* Start DOCUMENT TEXT *

Court of Appeals of Wisconsin
Oct 23, 2001
638 N.W.2d 393 (Wis. Ct. App. 2001)

Opinion

Nos. 01-0022, 01-0853.

Opinion Released: October 23, 2001. Opinion Filed: October 23, 2001. This opinion will not be published. See Wis. Stat. Rule § 809.23(1)(b)5.

APPEAL from judgments of the circuit court for Pierce County: ROBERT W. WING, Judge. Affirmed..

Before Cane, C.J., Hoover, P.J., and Peterson, J.


Joycel and Celestine Woychik and Paula and Mark Woychik appeal summary judgments dismissing their tort claims against the Wisconsin Department of Transportation and governmental contractors for injuries incurred when Joycel and Paula drove through a construction site. The department and the governmental contractors contend that they are protected from the claims by governmental immunity. We agree and affirm the summary judgments granted by the trial court.

We consolidated these cases by order dated May 11, 2001.

Background

¶ 1. In 1998, the Wisconsin Department of Transportation contracted with Ruzic Construction Company to complete road work on a stretch of Hwy. 10 between Prescott and Ellsworth. Ruzic, the general contractor, subcontracted the approach work to Dresel Construction and the pavement marking and blacktopping to Monarch Paving Company.

¶ 2. The department, through its project manager, Daniel Winrich, supervised the entire project. Winrich was present on a daily basis during the construction project. His duties included monitoring work progress, ensuring contract compliance, and paying the contractors. He also made the ultimate decision whether the work was completed to contract specifications. The construction was completed, and the roadway reopened on October 8, 1998.

¶ 3. After the roadway was reopened, a portion of the blacktop became soft and spongy. Winrich asked the contractors to return to the site and repair the problem. On October 21, Monarch returned and repaved part of the road, but the section failed again once it was reopened. On October 22, Dresel returned to the construction site to perform further repair work. Dresel finished its portion of the job at approximately 6:30 p.m., but there was no time for Monarch to repave the road that evening.

* End DOCUMENT TEXT *

▸ **WRITTEN TASK**
Resume the Wisconsin appeals opinion on the Hwy. 10 construction claims, picking up right after its last sentence.

* Start DATA EXCERPTS *

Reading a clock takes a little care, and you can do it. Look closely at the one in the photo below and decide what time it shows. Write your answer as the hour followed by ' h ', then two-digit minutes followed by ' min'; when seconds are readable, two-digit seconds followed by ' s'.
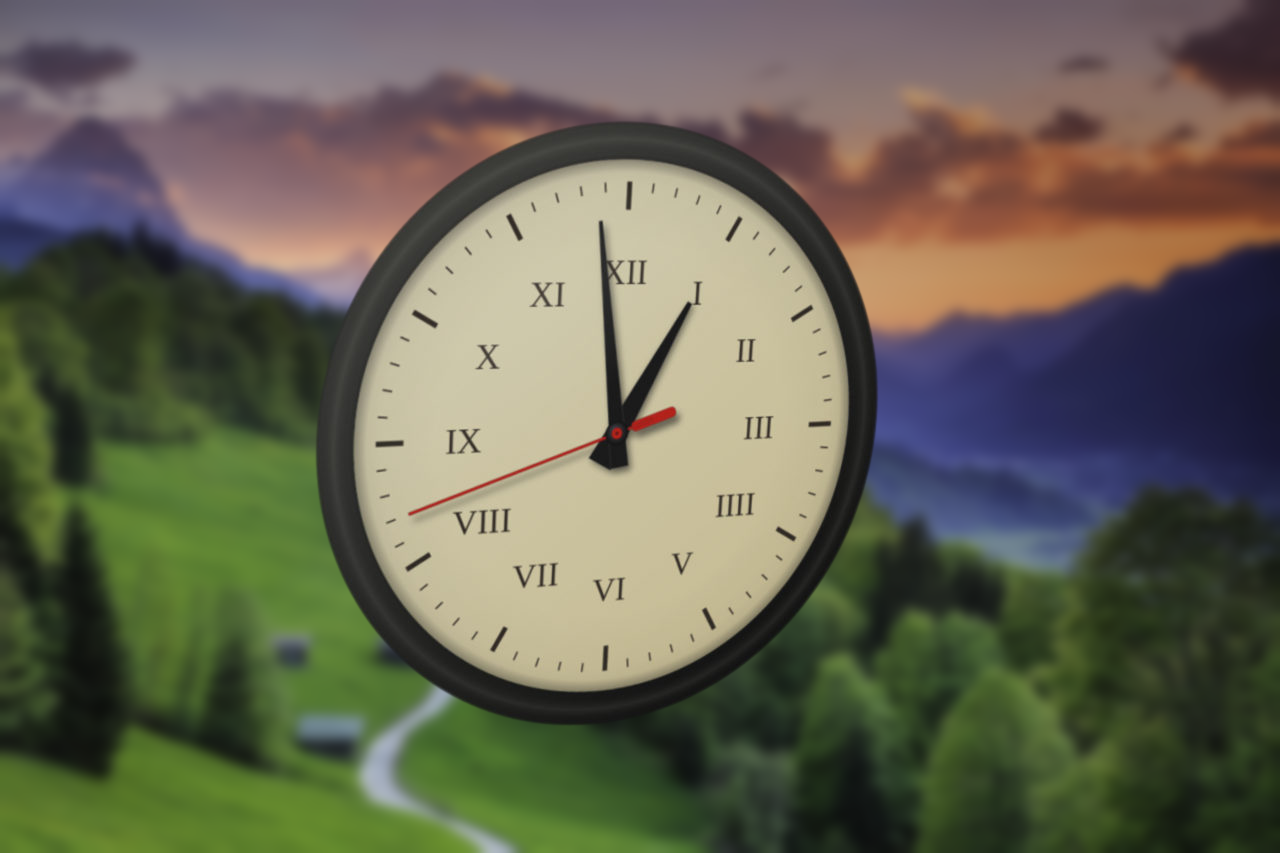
12 h 58 min 42 s
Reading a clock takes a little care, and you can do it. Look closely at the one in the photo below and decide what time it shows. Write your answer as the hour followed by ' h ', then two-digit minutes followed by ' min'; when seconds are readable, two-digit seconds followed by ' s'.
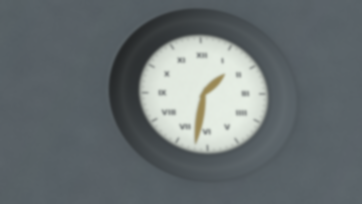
1 h 32 min
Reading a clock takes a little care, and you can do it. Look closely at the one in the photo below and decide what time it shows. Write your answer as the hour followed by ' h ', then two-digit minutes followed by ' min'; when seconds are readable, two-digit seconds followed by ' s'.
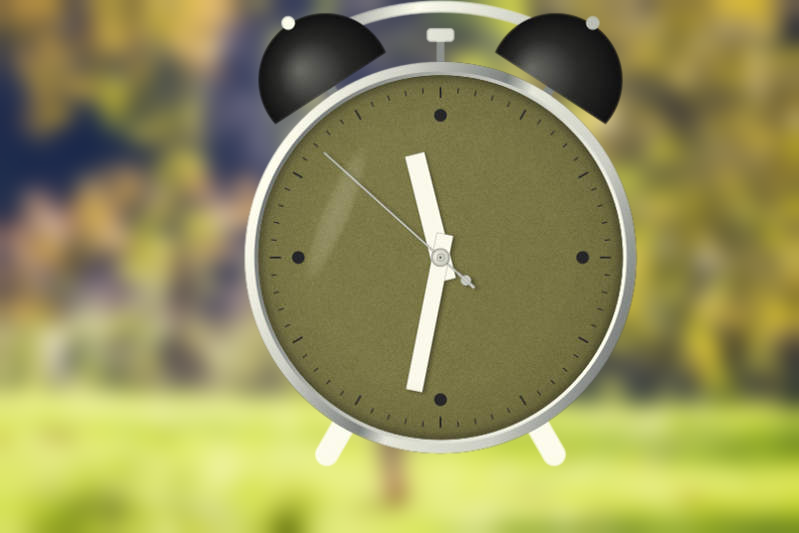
11 h 31 min 52 s
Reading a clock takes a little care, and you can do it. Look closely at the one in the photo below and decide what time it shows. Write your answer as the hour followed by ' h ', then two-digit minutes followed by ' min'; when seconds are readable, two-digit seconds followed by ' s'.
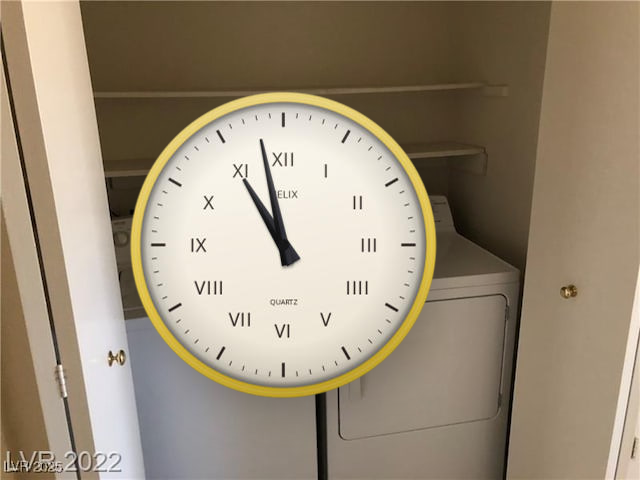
10 h 58 min
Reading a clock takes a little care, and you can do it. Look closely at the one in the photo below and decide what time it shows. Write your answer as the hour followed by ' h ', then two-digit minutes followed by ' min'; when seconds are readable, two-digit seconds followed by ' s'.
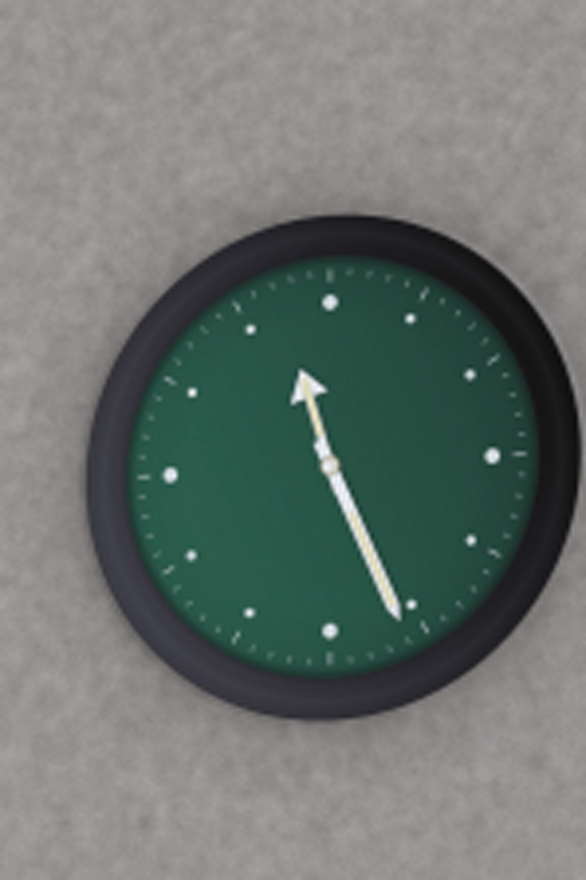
11 h 26 min
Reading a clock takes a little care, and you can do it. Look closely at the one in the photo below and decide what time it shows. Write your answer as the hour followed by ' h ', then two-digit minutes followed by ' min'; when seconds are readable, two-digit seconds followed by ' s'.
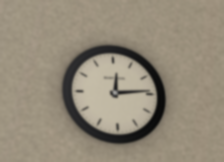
12 h 14 min
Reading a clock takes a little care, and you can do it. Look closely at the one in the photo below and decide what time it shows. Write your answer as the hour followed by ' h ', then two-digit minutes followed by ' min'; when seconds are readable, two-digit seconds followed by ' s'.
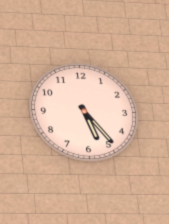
5 h 24 min
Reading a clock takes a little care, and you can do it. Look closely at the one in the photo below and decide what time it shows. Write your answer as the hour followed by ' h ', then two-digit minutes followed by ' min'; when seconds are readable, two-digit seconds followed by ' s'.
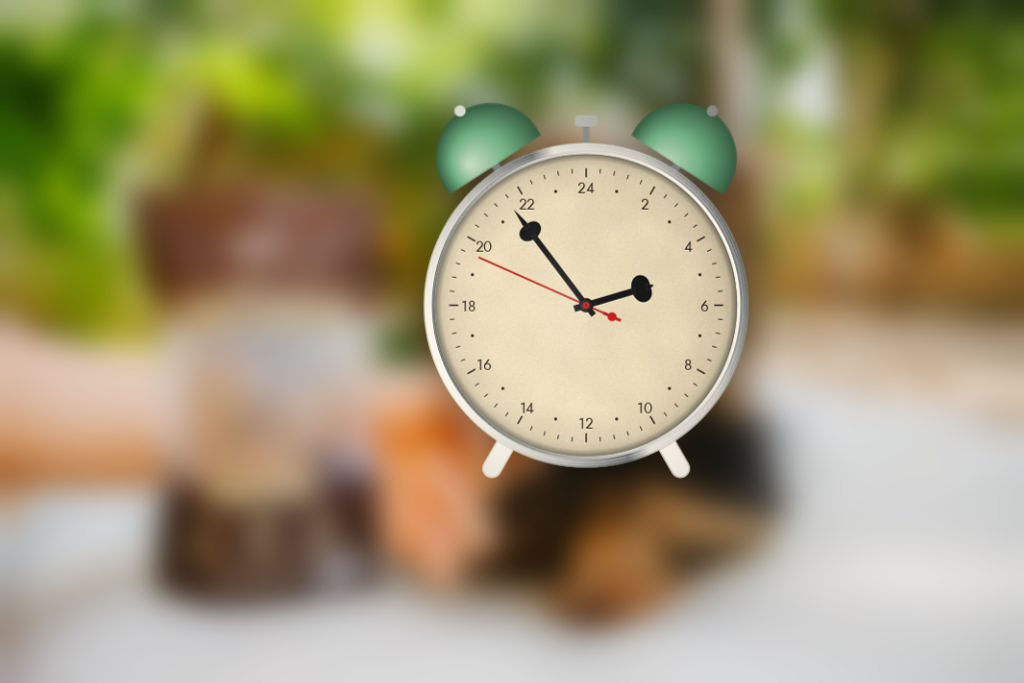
4 h 53 min 49 s
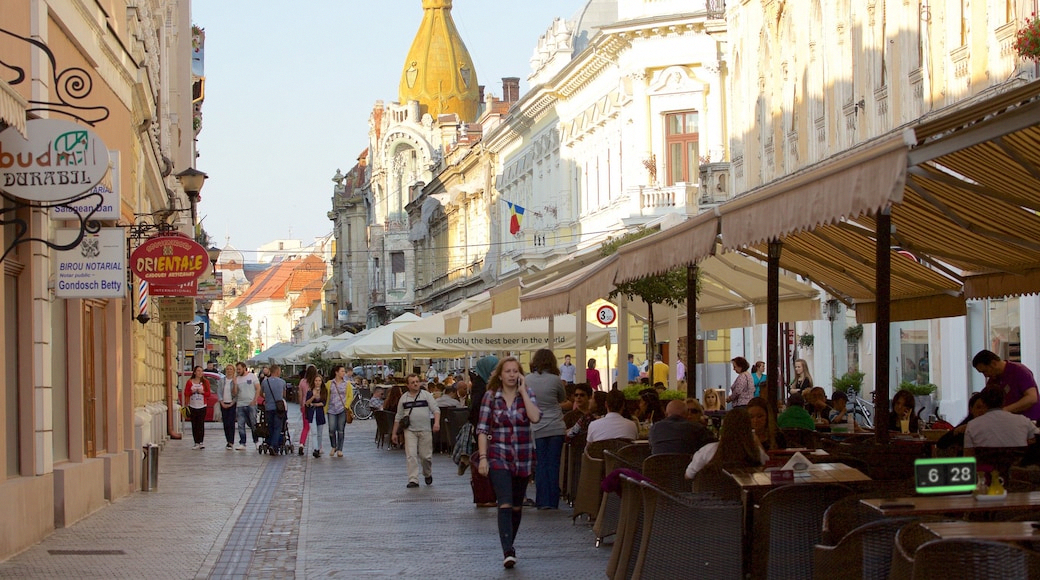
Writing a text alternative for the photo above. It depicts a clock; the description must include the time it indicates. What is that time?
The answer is 6:28
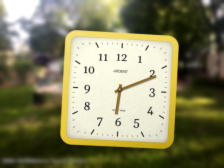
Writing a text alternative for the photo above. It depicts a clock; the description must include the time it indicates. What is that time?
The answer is 6:11
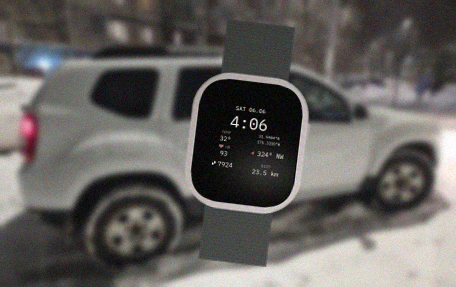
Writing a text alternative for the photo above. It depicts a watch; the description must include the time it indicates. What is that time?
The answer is 4:06
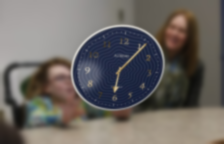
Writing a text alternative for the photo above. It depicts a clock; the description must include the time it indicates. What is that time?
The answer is 6:06
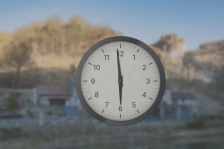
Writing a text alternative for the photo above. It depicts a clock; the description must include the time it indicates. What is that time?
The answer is 5:59
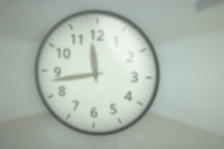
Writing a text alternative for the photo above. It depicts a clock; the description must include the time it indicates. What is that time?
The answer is 11:43
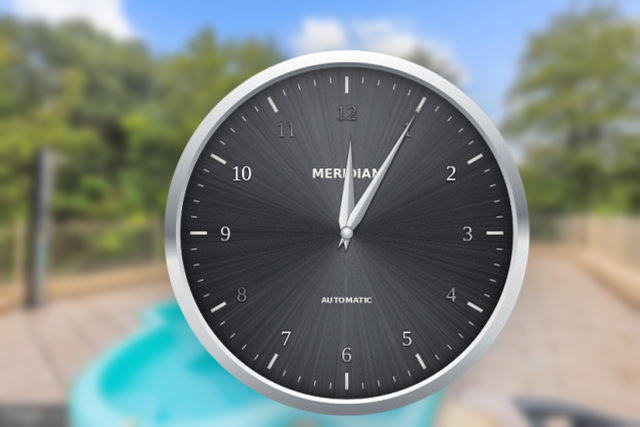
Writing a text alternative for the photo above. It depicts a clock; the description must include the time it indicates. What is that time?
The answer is 12:05
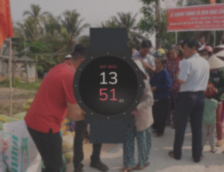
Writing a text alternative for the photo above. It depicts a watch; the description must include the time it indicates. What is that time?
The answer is 13:51
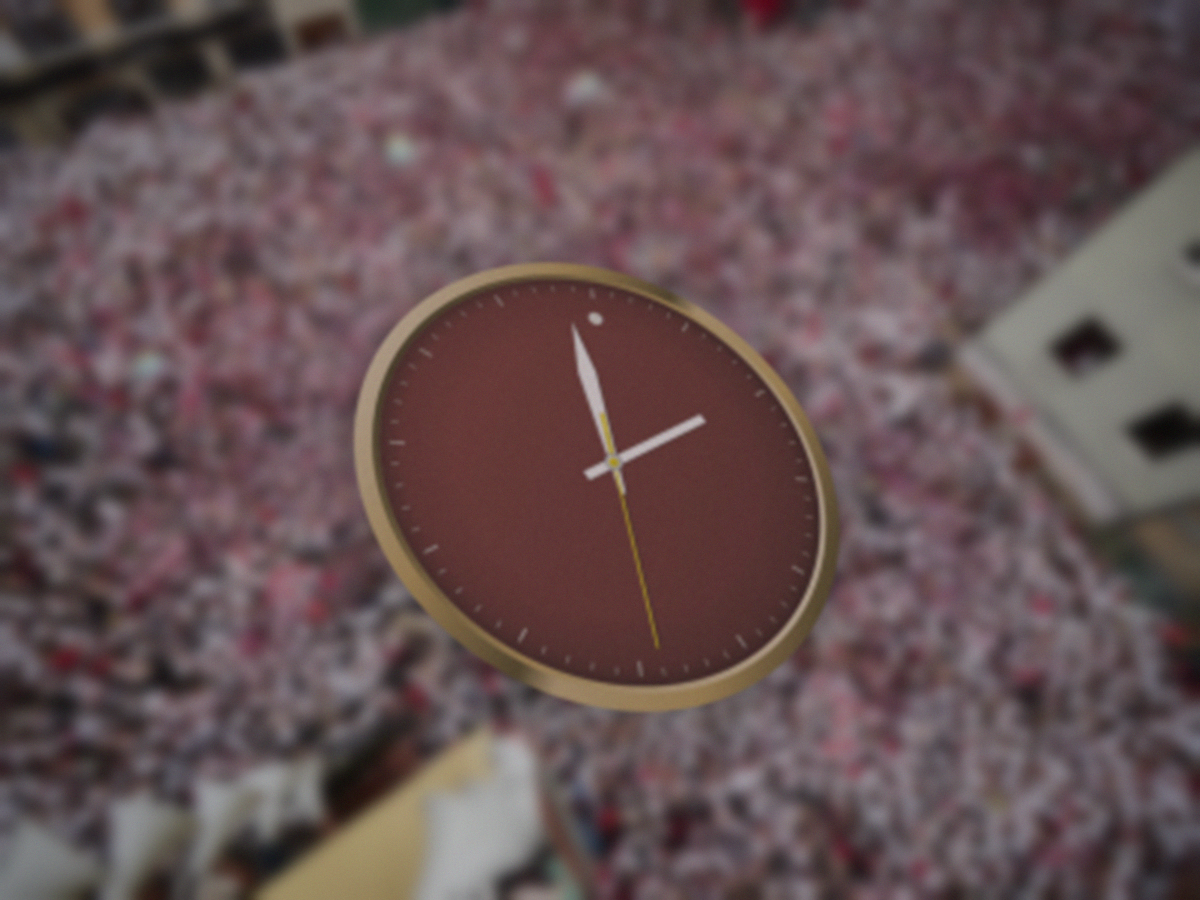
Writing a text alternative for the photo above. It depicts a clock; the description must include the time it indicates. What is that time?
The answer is 1:58:29
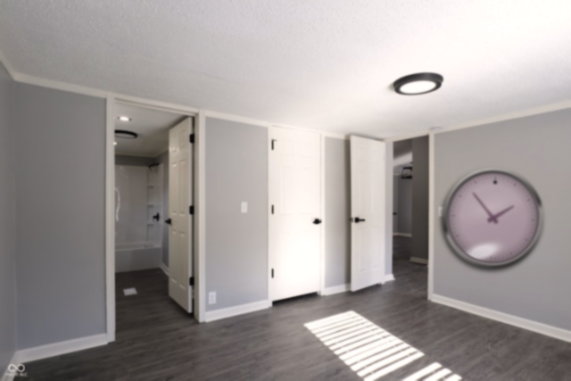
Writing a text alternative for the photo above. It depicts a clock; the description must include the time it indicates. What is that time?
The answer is 1:53
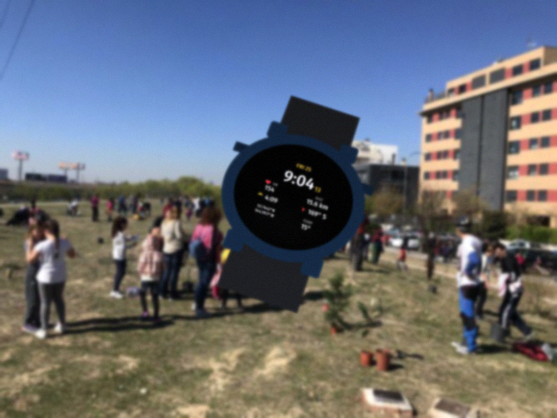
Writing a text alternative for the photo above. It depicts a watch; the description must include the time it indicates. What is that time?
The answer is 9:04
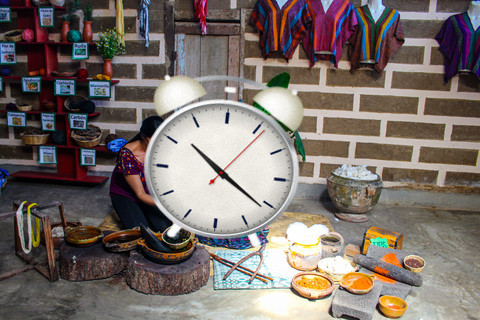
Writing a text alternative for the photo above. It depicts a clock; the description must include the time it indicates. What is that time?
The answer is 10:21:06
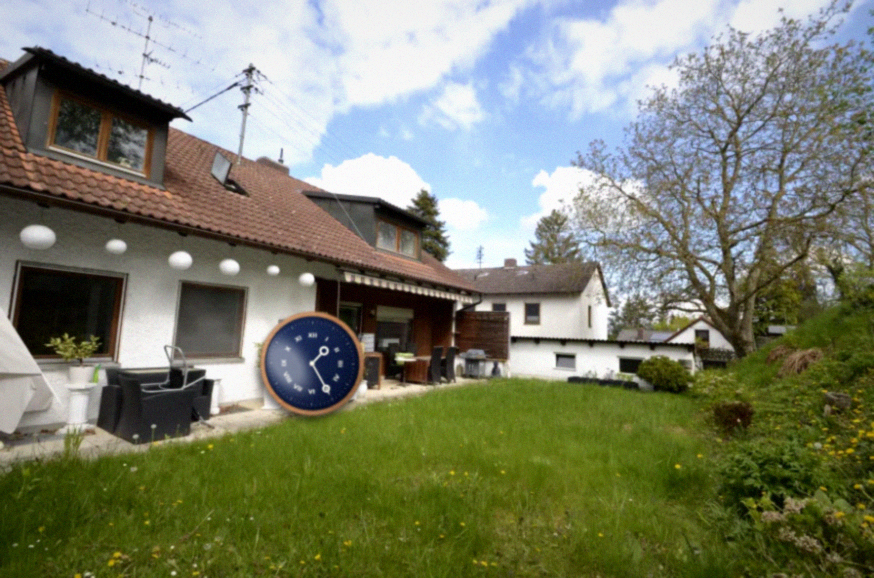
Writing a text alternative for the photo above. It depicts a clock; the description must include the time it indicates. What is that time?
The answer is 1:25
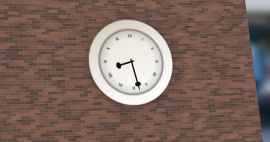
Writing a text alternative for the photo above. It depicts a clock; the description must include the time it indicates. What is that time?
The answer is 8:28
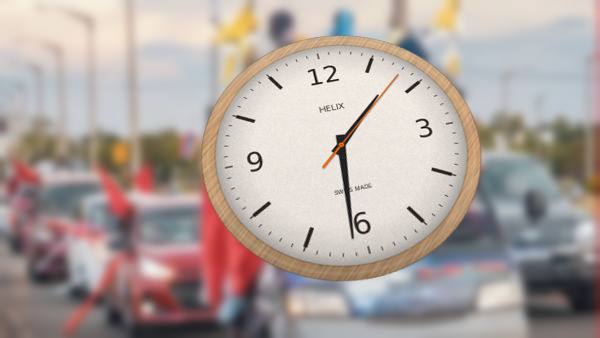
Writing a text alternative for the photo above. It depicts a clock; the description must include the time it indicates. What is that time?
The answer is 1:31:08
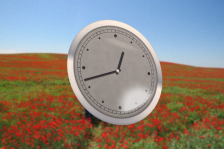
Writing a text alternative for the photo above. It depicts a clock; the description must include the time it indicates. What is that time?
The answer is 12:42
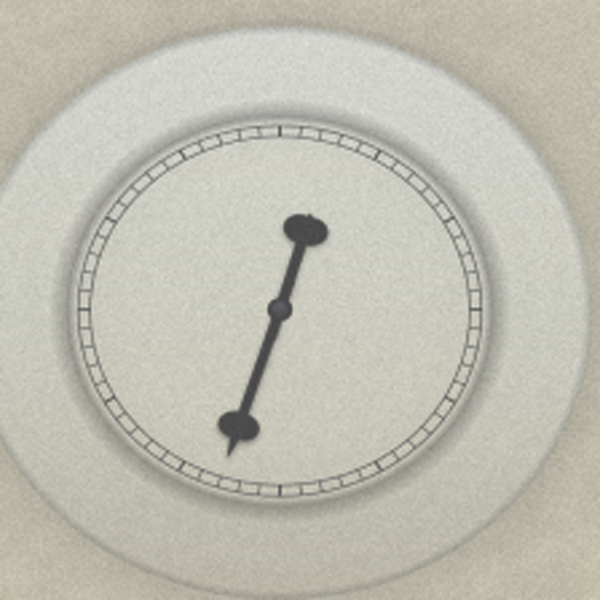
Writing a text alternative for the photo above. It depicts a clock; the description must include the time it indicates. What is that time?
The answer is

* End DATA EXCERPTS *

▸ **RESULT OF THE TASK**
¶ 4. Dresel created a makeshift gravel ramping system over the open portion to make the area passable. Winrich did not specify how the work was to be done, nor did he give any directions regarding signs and barricades. David Dresel testified that after the ramps were complete, he drove his half-ton pickup through the construction site at a speed between thirty-five and fifty-five miles per hour. He indicated that he felt the site was safe for traffic at fifty-five miles per hour. Winrich later that same evening drove through the construction site at fifty-five miles per hour, and he believed the roadway was "travelable."

¶ 5. On the evening of October 22, 1998, Joycel Woychik drove to Prescott from Ellsworth with his daughter-in-law, Paula Woychik, in the car. Joycel and Paula were injured when they drove through the construction zone. Whether barricades and signs were in place is disputed. Paula and Joycel both testified at deposition that they never observed any bump signs, warning signs, or flashers at the construction site. Dresel testified that he placed signs and barricades to warn traffic.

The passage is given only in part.